- **やること**
• 1. 演習文によると、別の施設で保管している事故の遺留品は約何点か。
• 2. 演習文の「遺留品を車両保存施設で保管へ JR福知山線脱線事故」から「もこの建物で保存するという。」までのすべてを、「棚」を「倉庫」に置き換えて書き直すこと。

- **演習文**
┌──

遺留品を車両保存施設で保管へ JR福知山線脱線事故

脱線事故の遺族らへの説明会後、会見に応じるJR西日本の長谷川一明社長=6日午後、兵庫県伊丹市(藤木祥平撮影)
脱線事故の遺族らへの説明会後、会見に応じるJR西日本の長谷川一明社長=6日午後、兵庫県伊丹市(藤木祥平撮影)

乗客106人が死亡した平成17年のJR福知山線脱線事故で、JR西日本は6日、遺族や負傷者らを対象とした説明会を兵庫県伊丹市で開いた。事故車両を保存するために整備を進めている施設で、乗客らの遺留品も保管する方針を伝えた。

JR西などによると、大阪府吹田市の社員研修センターに、新たな建物を令和6年秋ごろまでに整備。事故車両(7両編成)のうち、損傷が激しく復元が困難な1~4両目は部品ごとに整理して棚に入れ、5~7両目は連結された元の状態で保存する。周辺には献花や焼香台を設け、車両全体を見渡せる場所もつくる。

別の施設で保管している事故の遺留品約1100点も移管し、事故の痕跡が残る電柱や枕木、レールもこの建物で保存するという。

説明会後の記者会見で、長谷川一明社長は「事故車両とともに遺留品も事故の悲惨さを直接物語るもの。大切に保存させていただきたい」と話した。

これらは社員の安全教育に活用する。一般にも公開するかや事故車両を兵庫県尼崎市の事故現場にある追悼施設「祈りの杜(もり)」に将来的に移すかについては賛否があり、引き続き慎重に検討するとしている。

また、新型コロナウイルスの影響で中止が続いている祈りの杜での追悼慰霊式について、現時点では事故から17年となる来年4月25日に、3年ぶりに開催する方針であることも示した。

└──

- **データ一覧**
┌──

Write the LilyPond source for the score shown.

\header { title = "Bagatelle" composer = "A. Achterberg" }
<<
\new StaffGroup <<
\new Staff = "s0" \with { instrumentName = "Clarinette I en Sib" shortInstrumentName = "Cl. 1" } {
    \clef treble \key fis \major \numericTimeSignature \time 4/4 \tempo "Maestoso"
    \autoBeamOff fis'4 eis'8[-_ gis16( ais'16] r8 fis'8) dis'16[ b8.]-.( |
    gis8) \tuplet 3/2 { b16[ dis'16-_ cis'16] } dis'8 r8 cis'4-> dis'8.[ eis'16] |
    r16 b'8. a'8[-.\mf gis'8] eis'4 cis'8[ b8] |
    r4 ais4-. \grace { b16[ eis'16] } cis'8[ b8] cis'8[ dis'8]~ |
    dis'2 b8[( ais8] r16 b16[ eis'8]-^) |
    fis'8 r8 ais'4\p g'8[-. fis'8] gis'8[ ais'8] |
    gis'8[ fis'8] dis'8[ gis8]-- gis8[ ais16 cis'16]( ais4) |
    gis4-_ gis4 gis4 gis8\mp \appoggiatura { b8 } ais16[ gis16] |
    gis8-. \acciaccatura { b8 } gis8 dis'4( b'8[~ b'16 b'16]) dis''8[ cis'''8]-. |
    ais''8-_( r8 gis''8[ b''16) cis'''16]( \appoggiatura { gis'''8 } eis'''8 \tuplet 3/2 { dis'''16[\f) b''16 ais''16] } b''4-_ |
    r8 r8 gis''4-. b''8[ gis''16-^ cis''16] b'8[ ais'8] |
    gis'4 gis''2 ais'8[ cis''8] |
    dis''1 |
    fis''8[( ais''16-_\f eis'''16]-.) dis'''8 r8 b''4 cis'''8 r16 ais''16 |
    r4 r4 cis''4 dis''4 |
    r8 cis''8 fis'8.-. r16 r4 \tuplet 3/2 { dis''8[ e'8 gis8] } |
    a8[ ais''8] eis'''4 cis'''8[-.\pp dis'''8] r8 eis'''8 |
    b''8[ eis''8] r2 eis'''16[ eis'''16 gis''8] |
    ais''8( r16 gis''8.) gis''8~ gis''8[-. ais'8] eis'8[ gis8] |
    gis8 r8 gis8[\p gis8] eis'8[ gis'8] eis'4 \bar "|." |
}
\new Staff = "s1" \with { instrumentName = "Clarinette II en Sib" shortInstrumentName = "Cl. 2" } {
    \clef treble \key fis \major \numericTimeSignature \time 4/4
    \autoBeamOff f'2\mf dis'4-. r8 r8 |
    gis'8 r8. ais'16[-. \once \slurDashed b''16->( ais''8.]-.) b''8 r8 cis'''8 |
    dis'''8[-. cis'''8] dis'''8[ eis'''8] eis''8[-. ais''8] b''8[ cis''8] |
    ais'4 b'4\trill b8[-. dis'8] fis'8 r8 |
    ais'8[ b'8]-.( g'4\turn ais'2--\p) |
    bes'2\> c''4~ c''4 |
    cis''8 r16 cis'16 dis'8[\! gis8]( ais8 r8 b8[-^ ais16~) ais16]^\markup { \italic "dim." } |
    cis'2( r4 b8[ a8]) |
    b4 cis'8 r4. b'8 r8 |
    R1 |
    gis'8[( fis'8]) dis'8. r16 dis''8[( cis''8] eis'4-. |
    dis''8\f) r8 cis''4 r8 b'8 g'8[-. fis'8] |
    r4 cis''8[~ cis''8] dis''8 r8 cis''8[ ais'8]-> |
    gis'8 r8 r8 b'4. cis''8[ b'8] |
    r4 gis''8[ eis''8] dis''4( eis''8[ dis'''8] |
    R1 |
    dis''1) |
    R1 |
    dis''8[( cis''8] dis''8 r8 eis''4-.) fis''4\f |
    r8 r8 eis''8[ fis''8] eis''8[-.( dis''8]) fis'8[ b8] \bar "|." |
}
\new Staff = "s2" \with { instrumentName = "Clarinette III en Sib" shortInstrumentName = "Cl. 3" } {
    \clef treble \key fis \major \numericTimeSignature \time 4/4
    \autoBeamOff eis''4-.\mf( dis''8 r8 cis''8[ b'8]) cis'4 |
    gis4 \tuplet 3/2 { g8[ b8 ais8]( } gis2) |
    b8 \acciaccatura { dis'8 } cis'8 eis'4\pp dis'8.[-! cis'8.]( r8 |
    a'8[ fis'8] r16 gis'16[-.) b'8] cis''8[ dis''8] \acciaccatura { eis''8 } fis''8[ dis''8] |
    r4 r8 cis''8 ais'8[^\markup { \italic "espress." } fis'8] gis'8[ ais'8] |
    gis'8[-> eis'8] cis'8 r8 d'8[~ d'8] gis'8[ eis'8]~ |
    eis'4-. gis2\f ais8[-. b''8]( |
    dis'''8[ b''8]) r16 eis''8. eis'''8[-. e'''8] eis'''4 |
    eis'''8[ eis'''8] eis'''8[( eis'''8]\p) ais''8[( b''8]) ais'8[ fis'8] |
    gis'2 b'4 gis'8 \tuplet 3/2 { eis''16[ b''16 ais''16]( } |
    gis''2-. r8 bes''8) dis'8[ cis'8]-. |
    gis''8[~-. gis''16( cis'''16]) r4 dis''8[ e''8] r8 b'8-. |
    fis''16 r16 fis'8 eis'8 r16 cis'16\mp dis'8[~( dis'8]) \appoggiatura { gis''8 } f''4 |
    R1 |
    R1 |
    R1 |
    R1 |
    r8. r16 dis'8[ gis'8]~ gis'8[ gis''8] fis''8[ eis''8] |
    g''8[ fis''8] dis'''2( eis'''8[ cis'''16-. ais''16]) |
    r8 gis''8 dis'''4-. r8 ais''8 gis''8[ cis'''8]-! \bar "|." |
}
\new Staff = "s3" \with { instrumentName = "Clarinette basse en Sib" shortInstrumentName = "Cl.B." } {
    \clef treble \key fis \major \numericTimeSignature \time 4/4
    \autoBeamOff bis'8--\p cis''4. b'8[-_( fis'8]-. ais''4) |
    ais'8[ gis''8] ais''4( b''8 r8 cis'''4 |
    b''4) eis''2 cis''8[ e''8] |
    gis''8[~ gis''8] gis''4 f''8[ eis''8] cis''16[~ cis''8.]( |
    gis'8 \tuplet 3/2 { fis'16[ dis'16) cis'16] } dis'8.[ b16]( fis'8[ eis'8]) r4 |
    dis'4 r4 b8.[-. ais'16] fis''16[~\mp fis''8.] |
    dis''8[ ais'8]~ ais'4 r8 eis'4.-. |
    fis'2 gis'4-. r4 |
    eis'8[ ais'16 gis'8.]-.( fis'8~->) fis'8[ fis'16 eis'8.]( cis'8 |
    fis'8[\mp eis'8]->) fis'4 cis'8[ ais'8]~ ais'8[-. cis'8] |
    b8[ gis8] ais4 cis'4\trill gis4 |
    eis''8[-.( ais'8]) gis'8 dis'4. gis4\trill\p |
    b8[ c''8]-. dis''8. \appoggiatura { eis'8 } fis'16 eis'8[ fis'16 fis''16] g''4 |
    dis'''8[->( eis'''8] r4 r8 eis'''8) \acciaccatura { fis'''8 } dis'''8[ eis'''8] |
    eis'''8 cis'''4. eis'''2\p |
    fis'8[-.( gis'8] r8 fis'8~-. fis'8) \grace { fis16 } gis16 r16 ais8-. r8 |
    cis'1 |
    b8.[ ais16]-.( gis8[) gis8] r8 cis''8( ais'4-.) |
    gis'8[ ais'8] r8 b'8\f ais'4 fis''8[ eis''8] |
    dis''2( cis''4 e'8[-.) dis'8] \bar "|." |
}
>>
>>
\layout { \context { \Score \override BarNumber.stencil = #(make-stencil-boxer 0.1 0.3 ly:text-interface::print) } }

└──

- **解答一覧**
• 1. 約1100点。

• 2.
遺留品を車両保存施設で保管へ JR福知山線脱線事故

脱線事故の遺族らへの説明会後、会見に応じるJR西日本の長谷川一明社長=6日午後、兵庫県伊丹市(藤木祥平撮影)
脱線事故の遺族らへの説明会後、会見に応じるJR西日本の長谷川一明社長=6日午後、兵庫県伊丹市(藤木祥平撮影)

乗客106人が死亡した平成17年のJR福知山線脱線事故で、JR西日本は6日、遺族や負傷者らを対象とした説明会を兵庫県伊丹市で開いた。事故車両を保存するために整備を進めている施設で、乗客らの遺留品も保管する方針を伝えた。

JR西などによると、大阪府吹田市の社員研修センターに、新たな建物を令和6年秋ごろまでに整備。事故車両(7両編成)のうち、損傷が激しく復元が困難な1~4両目は部品ごとに整理して倉庫に入れ、5~7両目は連結された元の状態で保存する。周辺には献花や焼香台を設け、車両全体を見渡せる場所もつくる。

別の施設で保管している事故の遺留品約1100点も移管し、事故の痕跡が残る電柱や枕木、レールもこの建物で保存するという。